Standard Bank of Swaziland Limited v Protronics Networking Corporation Limited and Another (1125 of 2009) [2009] SZHC 188 (12 August 2009)


IN THE HIGH COURT OF SWAZILAND
HELD AT MBABANE
CASE NO. 1125/09

In the matter between:

STANDARD BANK OF SWAZILAND LIMITED Plaintiff

And

PROTRONICS NETWORKING CORPORATION
LIMITED
1st Defendant

SANDILE FRANCIS DLAMINI 2nd Defendant

Date of hearing: 30 July, 2009

Date of judgment: 12 August, 2009



Mr. Attorney K. Motsa for the Plaintiff No appearance for the Defendants




JUDGMENT




MASUKU J.

[1] This is an application for summary judgment, which appears, on the papers, to be opposed. The Plaintiff applies for judgment against both Defendants jointly and severally in the amount of El, 416, 030. 27; interest thereon at the rate of 20.5%, calculated from 28 February, 2009; an order declaring Portion 204 of Farm No.2 situate in the urban area, measuring 6450 square metres specially executable and costs of the suit on the scale between attorney and own client.

| WHAT YOU HAVE TO DO |
Answer these questions from the court judgment above.
(a) On what date was the matter heard?
(b) Who appeared for the Plaintiff?
(c) At what interest rate does the Plaintiff seek interest?

| GIVEN DATA |
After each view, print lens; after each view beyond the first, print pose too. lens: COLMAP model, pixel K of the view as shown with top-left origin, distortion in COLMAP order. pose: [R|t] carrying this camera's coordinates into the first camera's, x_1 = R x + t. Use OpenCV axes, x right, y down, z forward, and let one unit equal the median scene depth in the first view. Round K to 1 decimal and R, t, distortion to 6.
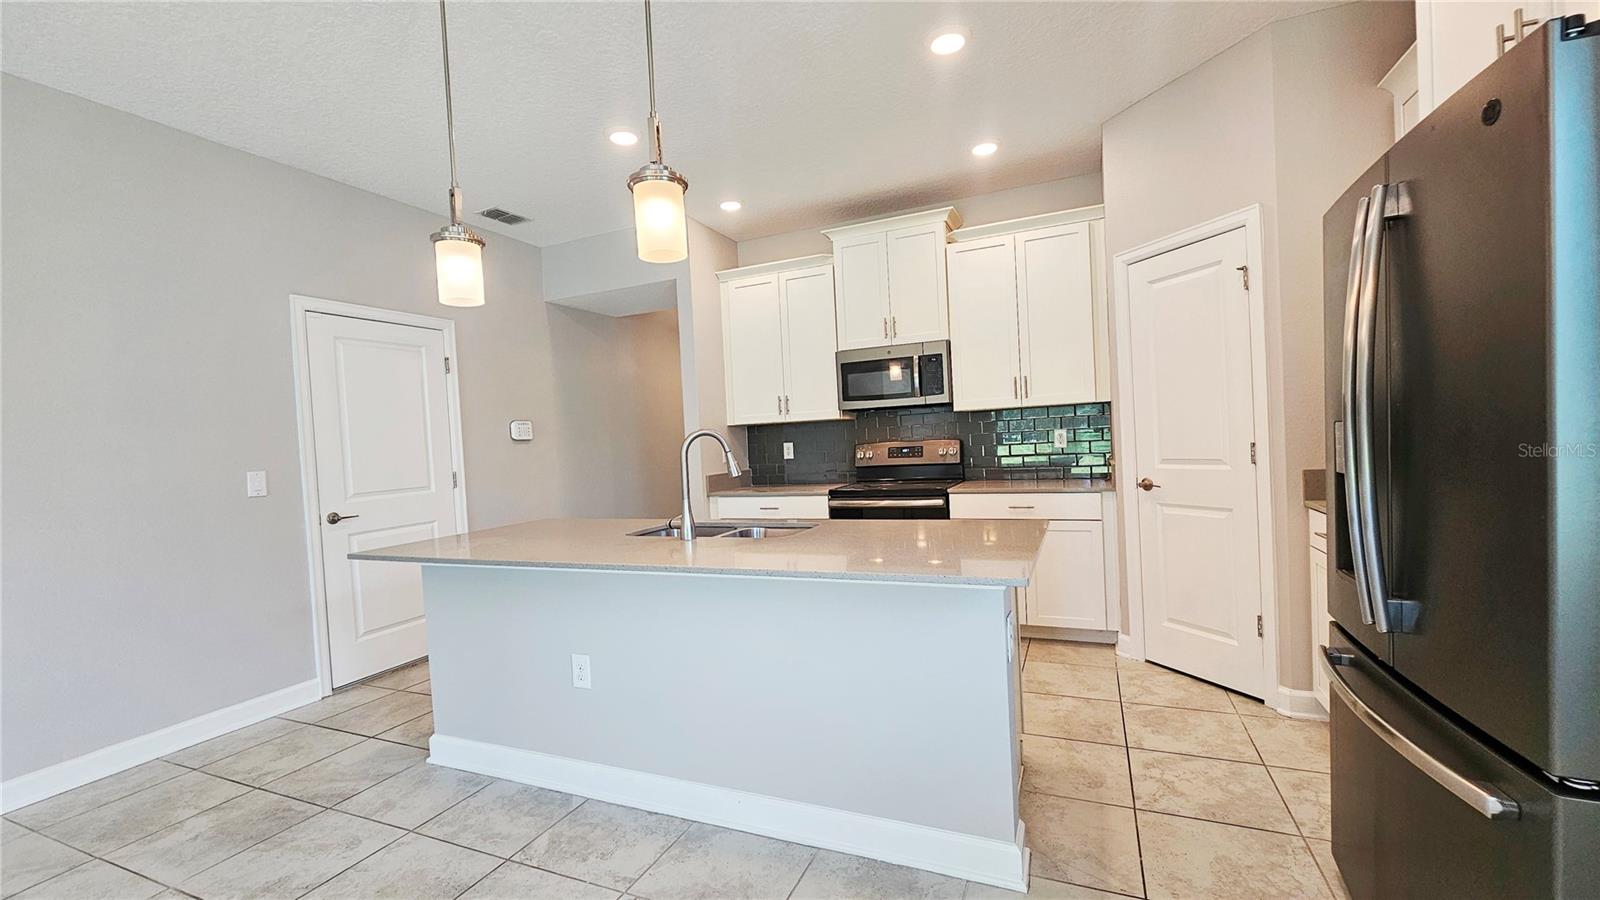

| WORKED SOLUTION |
(a) 30 July, 2009
(b) Mr. Attorney K. Motsa
(c) 20.5%